Darling tells G20 to get tough on bankers
Britain called yesterday for tighter financial market regulation, setting out its agenda for April's G20 summit in London when world leaders will meet to tackle the worst financial crisis in living memory. The meeting will be one of the first major...
Britain called yesterday for tighter financial market regulation, setting out its agenda for April's G20 summit in London when world leaders will meet to tackle the worst financial crisis in living memory.
The meeting will be one of the first major international events attended by US President-elect Barack Obama as pressure grows on governments and central banks to stave off a global economic slump.
With an election in Britain due by May 2010, British Prime Minister Gordon Brown will also be hoping the summit will further boost his popularity following plaudits over his handling of the crisis so far.
"We need tougher global financial regulation," finance minister Alistair Darling said in a letter to G20 colleagues, the International Monetary Fund and the World Bank.
"The ability of the financial system to perform its critical role in the economy - allocating capital, managing risk and facilitating transactions - has been badly undermined... Our first objective should be therefore to return trust and confidence to financial markets."
The April 2 summit will bring together leaders from the world's main developed and developing economies as a follow-up to November's financial crisis summit in Washington.

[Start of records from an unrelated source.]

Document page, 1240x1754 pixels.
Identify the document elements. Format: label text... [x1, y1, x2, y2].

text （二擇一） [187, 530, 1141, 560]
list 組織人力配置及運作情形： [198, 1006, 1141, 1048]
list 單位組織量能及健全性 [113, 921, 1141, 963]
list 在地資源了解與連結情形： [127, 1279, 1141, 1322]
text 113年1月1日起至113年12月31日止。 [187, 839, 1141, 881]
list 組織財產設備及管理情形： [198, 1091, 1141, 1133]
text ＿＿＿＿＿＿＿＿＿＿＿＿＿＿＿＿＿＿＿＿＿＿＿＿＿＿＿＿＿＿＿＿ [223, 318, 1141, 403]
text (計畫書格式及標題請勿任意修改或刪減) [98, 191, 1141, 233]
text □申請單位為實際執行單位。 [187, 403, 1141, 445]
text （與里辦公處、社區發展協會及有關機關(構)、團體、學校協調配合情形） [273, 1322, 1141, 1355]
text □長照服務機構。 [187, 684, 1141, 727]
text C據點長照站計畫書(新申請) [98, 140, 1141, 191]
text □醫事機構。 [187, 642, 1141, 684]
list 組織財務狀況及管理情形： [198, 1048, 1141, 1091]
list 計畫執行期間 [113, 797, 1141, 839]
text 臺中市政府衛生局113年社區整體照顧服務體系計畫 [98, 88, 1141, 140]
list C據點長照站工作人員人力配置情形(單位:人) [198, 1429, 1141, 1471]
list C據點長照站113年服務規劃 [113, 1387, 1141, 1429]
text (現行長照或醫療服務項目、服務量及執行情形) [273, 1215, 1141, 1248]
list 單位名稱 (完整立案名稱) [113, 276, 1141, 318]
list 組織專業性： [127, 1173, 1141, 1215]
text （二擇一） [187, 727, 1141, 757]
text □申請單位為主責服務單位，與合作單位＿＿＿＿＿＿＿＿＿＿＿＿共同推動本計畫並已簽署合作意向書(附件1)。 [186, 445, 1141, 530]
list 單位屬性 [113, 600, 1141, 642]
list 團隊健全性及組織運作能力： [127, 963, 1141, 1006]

Finance ministers and central bankers from the Group of Seven wealthy nations will meet in Rome on February 14 under the Italian presidency of the smaller core group. Finance ministers from the broader G20 will meet in Britain a month later to prepare for the summit. The global outlook has deteriorated markedly since the G20 leaders last met in November, despite stimulus packages and big interest rate cuts in the world's bigger economies.
Policymakers have agreed joint fiscal and monetary action is needed now to pull major economies out of recession but acknowledge that tougher regulation will be needed to prevent future crises.
However, agreement on rewriting the rules of international finance is likely to prove difficult, because continental European demands for stronger measures are likely to run into US resistance.
"There must be a step change in the way regulators work and, in particular, the way that national regulators cooperate," Mr Darling said.
"We must recognise that we neither could nor should operate in a zero failure regime. This is sensible recognition that regulation will never prevent all failures."